Some recipes are more than food. They’re memories, voices, hands working together, and that feeling of home you carry with you long after you’ve left.
For me, Mpiulato is exactly that.
I come from Paola, a town in Calabria, in the south of Italy, and Mpiulato is one of those breads that almost everyone knows—maybe by a different name, or with a slightly different filling. In some towns it’s called pitta, in others something else entirely. What never changes is the spirit behind it: a simple bread dough, generously filled, baked for sharing.

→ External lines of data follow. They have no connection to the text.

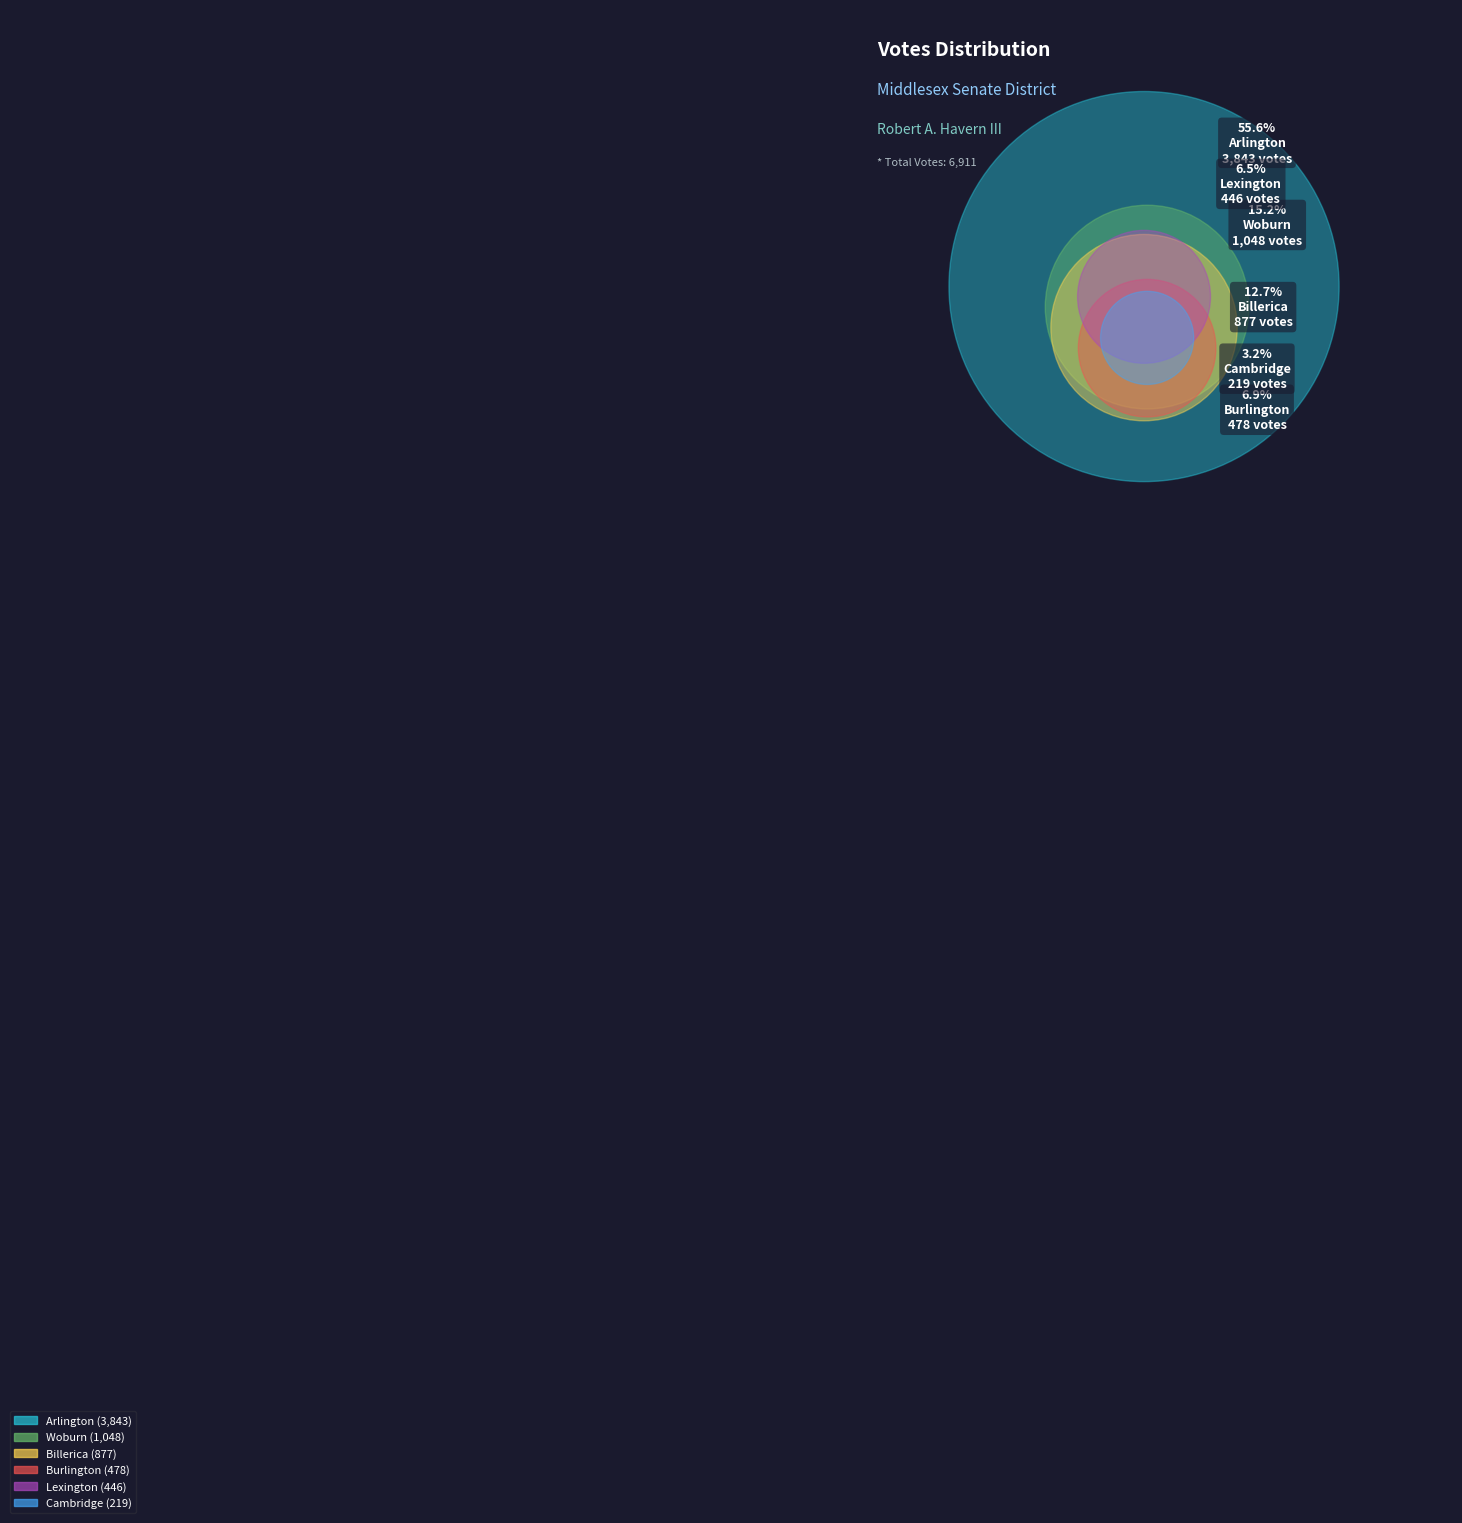

True or false: Cambridge accounts for 12% of the total.

False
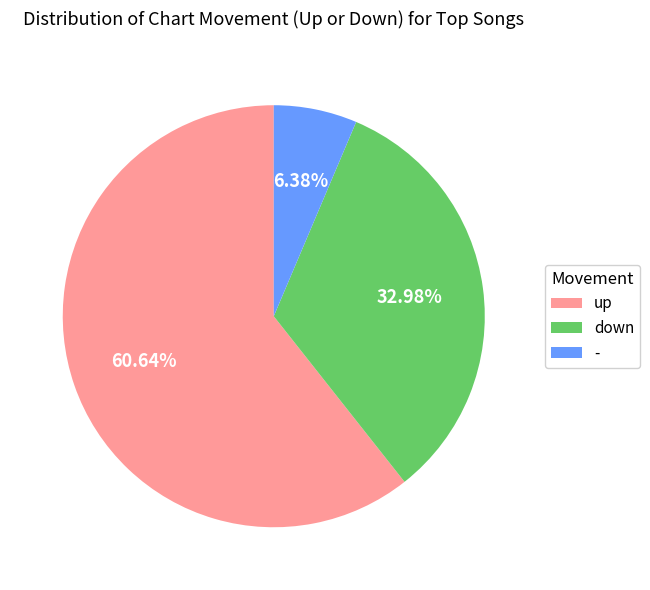

What percentage do up and down together represent?

93.6%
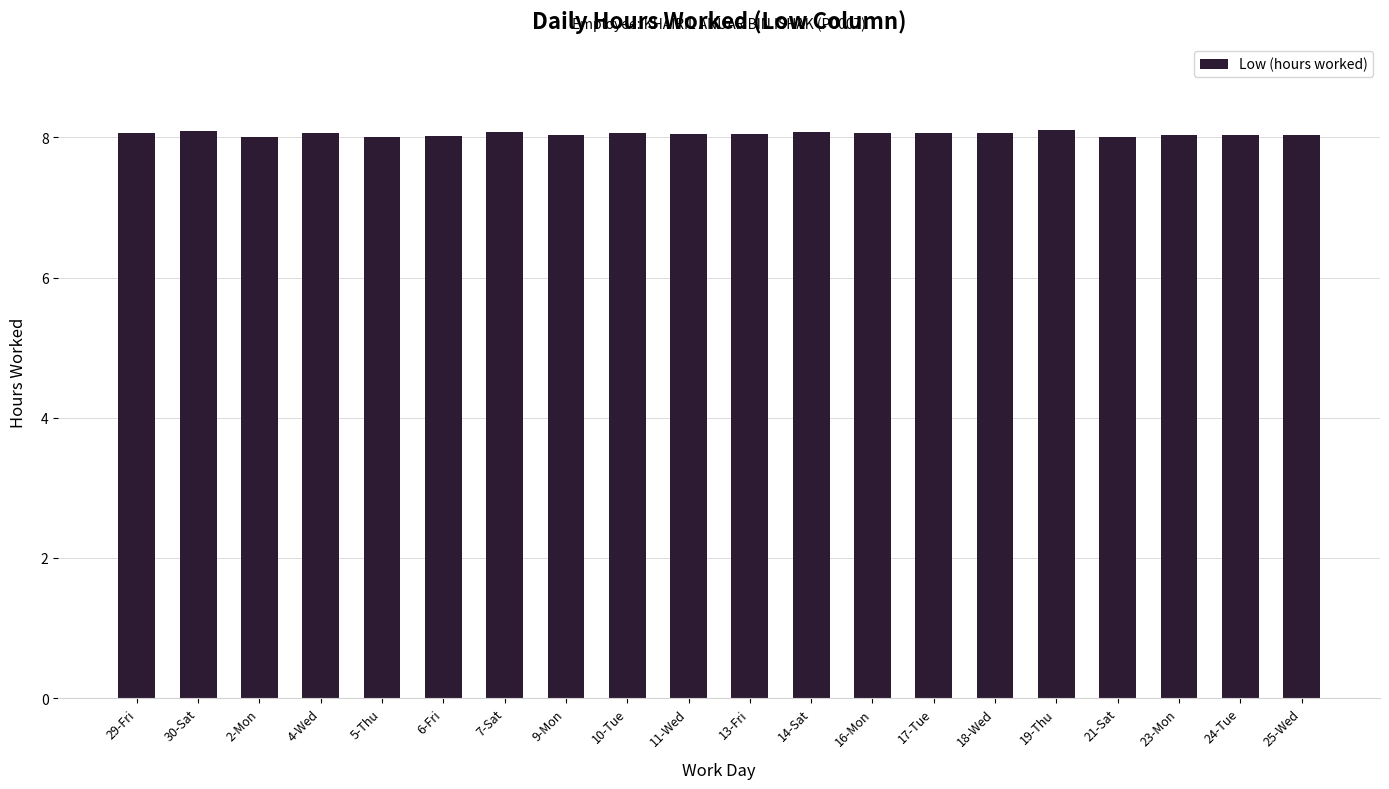

Approximately how many times larger is the value at 29-Fri compared to 19-Thu?

1.0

Traditionally, Mpiulato is made for Easter. And when I say “made,” I don’t mean quickly thrown together in one kitchen. The time it takes, the slow process, the waiting… this is all part of the tradition too.
When the neighbourhood smelled like bread
One of my clearest childhood memories is the days leading up to Easter.
In my old neighbourhood, grandmothers and mothers would gather together, each bringing something: dough, filling, trays, stories. There was flour everywhere, aprons dusted white, hands moving with the confidence that only years of repetition can give – and yes, plenty of chit-chat and gossip too. 😀
The ovens would go on and off all day, and once the breads were baked, they didn’t always stay at home. Mpiulato was meant to be shared – given to family members, neighbours, friends. A piece of bread as a way of saying: I thought of you.
That’s the kind of tradition I grew up with: warm, generous, and very human.
One bread, many versions
Across Calabria, Mpiulato changes from place to place, in both name and filling. And that’s exactly what I love about it. There is no single “correct” recipe. Mpiulato adapts. It reflects what people had available, what they liked, what they wanted to celebrate.
And maybe that’s why it has survived for generations.
Ingredients & Paola version
At its core, Mpiulato is made from very simple ingredients: flour, eggs, yeast, and water. A humble dough, enriched by time and patience. What really makes the difference, though, is the filling, and this is where every town, and every family, leaves its mark.
The version we make in Paola is filled with provola cheese and salsiccia, both deeply rooted in our local food culture. And if I’m being honest, the taste of salsiccia is the strongest “home feeling” I know. One bite is enough to take me straight back – no matter where I am. It’s bold, comforting, and unmistakably Calabrian.
Why wait only once a year?
This January, while I was visiting my family, my sister made an Mpiulato.
Not for Easter. Not for a special occasion. Just because she felt like it.
And honestly? It tasted just as good – maybe even better – because it came with that unexpected joy of not waiting.
Don’t get me wrong: I love traditions. I truly do. I believe they matter, and I try to keep them alive.
But if something is so good, so comforting, so deeply tied to who we are… why should we allow ourselves to enjoy it only once a year?
Food traditions were born to bring people together. And that can happen in January just as well as in April.
Keeping traditions alive, in our own way
Making Mpiulato today might look different from how it was done years ago. Maybe it’s one person in the kitchen instead of a whole neighbourhood. Maybe it’s baked in a modern oven and shared with fewer people.
But the heart of it is still there.
Every time I make, or eat, Mpiulato, I’m back in those streets: smelling bread in the air, hearing familiar voices, feeling rooted. And that’s something I never want to lose.
So whether you make it for Easter, on a quiet winter weekend, or simply because you’re craving something comforting: make it, share it, and make it part of your story too.
Because traditions don’t disappear when we adapt them.
They stay alive when we keep baking them.